--- Prompt ---
Convert every line of all the entries below into a JSON list of strings, one string per line, leaving out blank lines and the pictures.

--- Data for this task ---
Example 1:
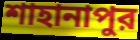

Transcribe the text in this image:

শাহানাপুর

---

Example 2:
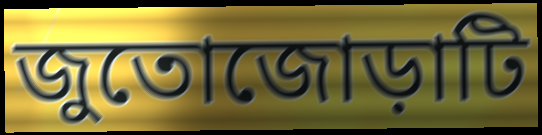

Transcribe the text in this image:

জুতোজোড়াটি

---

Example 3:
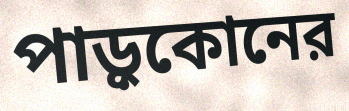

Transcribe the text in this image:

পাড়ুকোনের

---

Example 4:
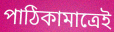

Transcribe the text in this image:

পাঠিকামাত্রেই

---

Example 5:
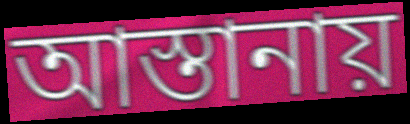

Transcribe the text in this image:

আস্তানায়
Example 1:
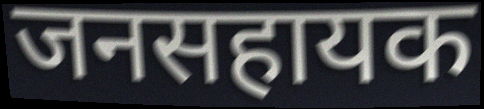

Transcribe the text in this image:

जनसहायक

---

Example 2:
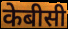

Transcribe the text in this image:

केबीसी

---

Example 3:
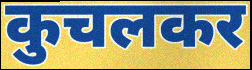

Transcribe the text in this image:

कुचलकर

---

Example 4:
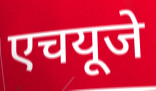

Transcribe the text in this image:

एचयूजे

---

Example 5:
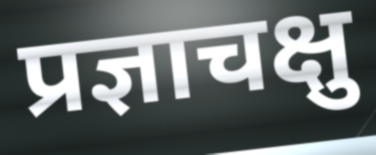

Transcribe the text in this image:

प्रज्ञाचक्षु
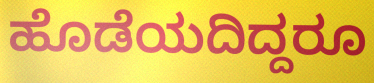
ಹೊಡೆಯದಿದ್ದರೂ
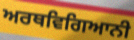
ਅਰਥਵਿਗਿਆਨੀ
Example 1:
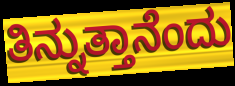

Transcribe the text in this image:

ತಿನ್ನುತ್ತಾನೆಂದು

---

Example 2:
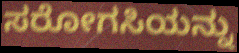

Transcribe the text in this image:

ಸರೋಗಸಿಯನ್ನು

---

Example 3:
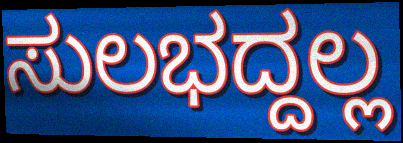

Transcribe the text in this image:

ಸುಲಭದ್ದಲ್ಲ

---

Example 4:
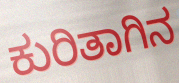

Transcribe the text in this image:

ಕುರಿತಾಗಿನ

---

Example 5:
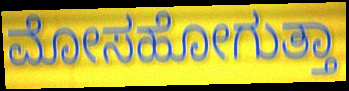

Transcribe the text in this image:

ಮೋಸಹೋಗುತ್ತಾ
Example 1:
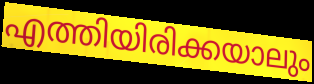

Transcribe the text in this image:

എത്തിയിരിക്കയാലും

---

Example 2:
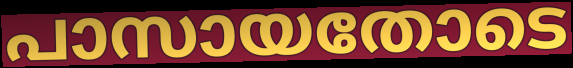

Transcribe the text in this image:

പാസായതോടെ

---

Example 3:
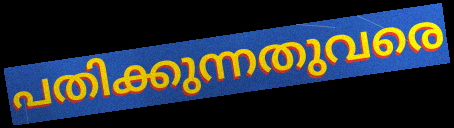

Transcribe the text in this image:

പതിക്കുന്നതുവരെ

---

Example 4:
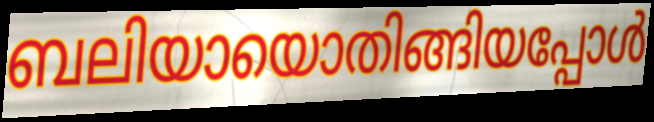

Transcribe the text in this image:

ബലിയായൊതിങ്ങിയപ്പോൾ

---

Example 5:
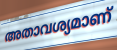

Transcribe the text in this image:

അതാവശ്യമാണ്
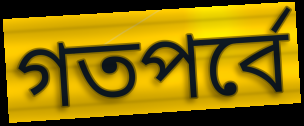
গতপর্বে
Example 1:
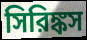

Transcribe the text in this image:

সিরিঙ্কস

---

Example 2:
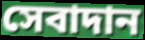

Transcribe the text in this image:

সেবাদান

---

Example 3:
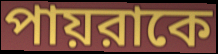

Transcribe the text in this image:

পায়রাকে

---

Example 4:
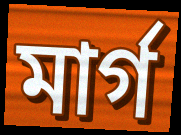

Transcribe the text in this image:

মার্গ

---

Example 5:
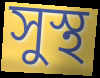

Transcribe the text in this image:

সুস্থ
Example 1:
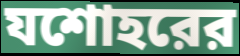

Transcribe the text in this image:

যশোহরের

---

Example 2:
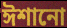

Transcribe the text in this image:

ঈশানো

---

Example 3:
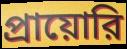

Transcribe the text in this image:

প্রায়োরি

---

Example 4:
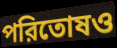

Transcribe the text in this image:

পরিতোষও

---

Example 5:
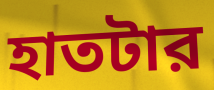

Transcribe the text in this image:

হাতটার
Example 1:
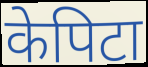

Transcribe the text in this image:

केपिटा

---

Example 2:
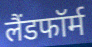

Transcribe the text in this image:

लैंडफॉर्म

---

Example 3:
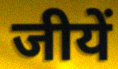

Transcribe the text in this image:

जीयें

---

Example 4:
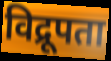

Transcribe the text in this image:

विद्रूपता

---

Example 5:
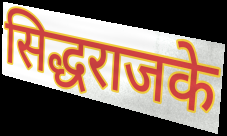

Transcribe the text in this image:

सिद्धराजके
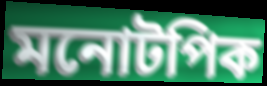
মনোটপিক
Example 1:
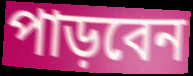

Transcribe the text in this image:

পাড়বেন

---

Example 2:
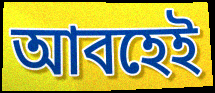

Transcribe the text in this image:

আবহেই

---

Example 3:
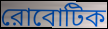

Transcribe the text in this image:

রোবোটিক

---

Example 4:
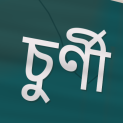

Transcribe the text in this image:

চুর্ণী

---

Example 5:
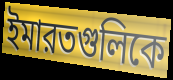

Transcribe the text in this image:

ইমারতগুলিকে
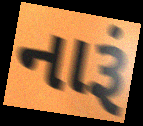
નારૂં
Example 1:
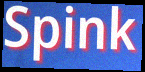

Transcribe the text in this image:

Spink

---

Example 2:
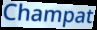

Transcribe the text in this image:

--- Answer for this exercise ---
[
  "Example 1:",
  "Transcribe the text in this image:",
  "শাহানাপুর",
  "---",
  "Example 2:",
  "Transcribe the text in this image:",
  "জুতোজোড়াটি",
  "---",
  "Example 3:",
  "Transcribe the text in this image:",
  "পাড়ুকোনের",
  "---",
  "Example 4:",
  "Transcribe the text in this image:",
  "পাঠিকামাত্রেই",
  "---",
  "Example 5:",
  "Transcribe the text in this image:",
  "আস্তানায়",
  "Example 1:",
  "Transcribe the text in this image:",
  "जनसहायक",
  "---",
  "Example 2:",
  "Transcribe the text in this image:",
  "केबीसी",
  "---",
  "Example 3:",
  "Transcribe the text in this image:",
  "कुचलकर",
  "---",
  "Example 4:",
  "Transcribe the text in this image:",
  "एचयूजे",
  "---",
  "Example 5:",
  "Transcribe the text in this image:",
  "प्रज्ञाचक्षु",
  "ಹೊಡೆಯದಿದ್ದರೂ",
  "ਅਰਥਵਿਗਿਆਨੀ",
  "Example 1:",
  "Transcribe the text in this image:",
  "ತಿನ್ನುತ್ತಾನೆಂದು",
  "---",
  "Example 2:",
  "Transcribe the text in this image:",
  "ಸರೋಗಸಿಯನ್ನು",
  "---",
  "Example 3:",
  "Transcribe the text in this image:",
  "ಸುಲಭದ್ದಲ್ಲ",
  "---",
  "Example 4:",
  "Transcribe the text in this image:",
  "ಕುರಿತಾಗಿನ",
  "---",
  "Example 5:",
  "Transcribe the text in this image:",
  "ಮೋಸಹೋಗುತ್ತಾ",
  "Example 1:",
  "Transcribe the text in this image:",
  "എത്തിയിരിക്കയാലും",
  "---",
  "Example 2:",
  "Transcribe the text in this image:",
  "പാസായതോടെ",
  "---",
  "Example 3:",
  "Transcribe the text in this image:",
  "പതിക്കുന്നതുവരെ",
  "---",
  "Example 4:",
  "Transcribe the text in this image:",
  "ബലിയായൊതിങ്ങിയപ്പോൾ",
  "---",
  "Example 5:",
  "Transcribe the text in this image:",
  "അതാവശ്യമാണ്",
  "গতপর্বে",
  "Example 1:",
  "Transcribe the text in this image:",
  "সিরিঙ্কস",
  "---",
  "Example 2:",
  "Transcribe the text in this image:",
  "সেবাদান",
  "---",
  "Example 3:",
  "Transcribe the text in this image:",
  "পায়রাকে",
  "---",
  "Example 4:",
  "Transcribe the text in this image:",
  "মার্গ",
  "---",
  "Example 5:",
  "Transcribe the text in this image:",
  "সুস্থ",
  "Example 1:",
  "Transcribe the text in this image:",
  "যশোহরের",
  "---",
  "Example 2:",
  "Transcribe the text in this image:",
  "ঈশানো",
  "---",
  "Example 3:",
  "Transcribe the text in this image:",
  "প্রায়োরি",
  "---",
  "Example 4:",
  "Transcribe the text in this image:",
  "পরিতোষও",
  "---",
  "Example 5:",
  "Transcribe the text in this image:",
  "হাতটার",
  "Example 1:",
  "Transcribe the text in this image:",
  "केपिटा",
  "---",
  "Example 2:",
  "Transcribe the text in this image:",
  "लैंडफॉर्म",
  "---",
  "Example 3:",
  "Transcribe the text in this image:",
  "जीयें",
  "---",
  "Example 4:",
  "Transcribe the text in this image:",
  "विद्रूपता",
  "---",
  "Example 5:",
  "Transcribe the text in this image:",
  "सिद्धराजके",
  "মনোটপিক",
  "Example 1:",
  "Transcribe the text in this image:",
  "পাড়বেন",
  "---",
  "Example 2:",
  "Transcribe the text in this image:",
  "আবহেই",
  "---",
  "Example 3:",
  "Transcribe the text in this image:",
  "রোবোটিক",
  "---",
  "Example 4:",
  "Transcribe the text in this image:",
  "চুর্ণী",
  "---",
  "Example 5:",
  "Transcribe the text in this image:",
  "ইমারতগুলিকে",
  "નારૂં",
  "Example 1:",
  "Transcribe the text in this image:",
  "Spink",
  "---",
  "Example 2:",
  "Transcribe the text in this image:"
]